BRAHMS Johannes, Piano Trio No.2
Brahms composed the first movement of the C major Piano Trio at Bad Ischl in Austria’s Salzkammergut region in June 1880. It was always one of the composer’s favourite spots, where he was able to compose in peace. The other works to emerge from the 1880 visit were Brahms’s two concert overtures: the Academic Festival Overture and the Tragic Overture, and when he returned in 1882, his summer produced not only the rest of the C major Trio, but also the String Quintet Op.88 and the Song of the Fates Op.89 for chorus and orchestra.

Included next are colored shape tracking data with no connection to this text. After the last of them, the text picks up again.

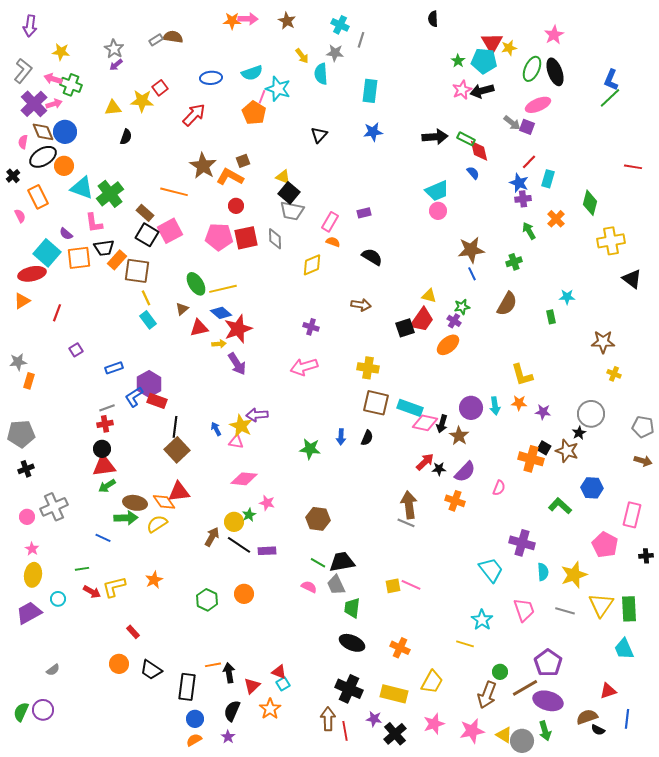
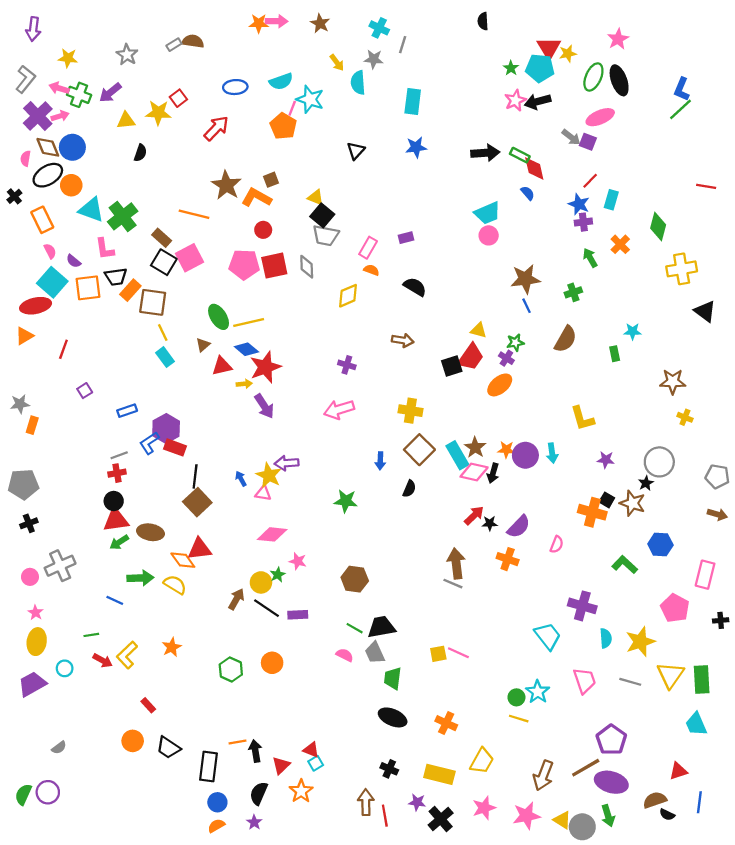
purple arrow: (116, 65) -> (110, 93), moved, size x1.5
pink semicircle: (20, 216) -> (50, 251), moved
brown square: (376, 403) -> (419, 450), turned 32
orange star: (519, 403) -> (506, 450), moved
cyan rectangle: (410, 408) -> (457, 455), turned 40
brown star: (459, 436) -> (475, 447), moved
blue arrow: (341, 437) -> (380, 461), moved
brown ellipse: (135, 503) -> (150, 532), moved
yellow semicircle: (157, 524) -> (175, 585), turned 65
yellow L-shape: (114, 587) -> (127, 655), turned -30
green circle: (500, 672) -> (516, 697), moved
black cross: (349, 689) -> (389, 769), size x0.6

Brahms’s earlier piano trio (in B major, Op.8) was a large-scale and rhapsodic work from his early years (to which he returned in 1889, making extensive revisions), but the C major Trio shows the composer in a much more concise frame of mind. The striding opening theme – first heard in octaves on the violin and cello – has a strong sense of rhythmic energy that is used to propel much of the first movement. The ‘Andante con moto’ similarly opens with a theme in octaves on the strings, but this time it’s a plangent melody in the minor which becomes almost defiant at the movement’s climax. The ghostly ‘Scherzo’ is complemented by a radiant swaying theme in the central Trio section. The main theme of the finale is marked by the use of a sharpened fourth note of the scale (F sharp in C major) that gives it a particular character, and this memorable tune drives the movement to a thrilling conclusion.
The first performances were given in Cologne and Frankfurt am Main in December 1882, with Brahms himself at the piano in the Frankfurt concert.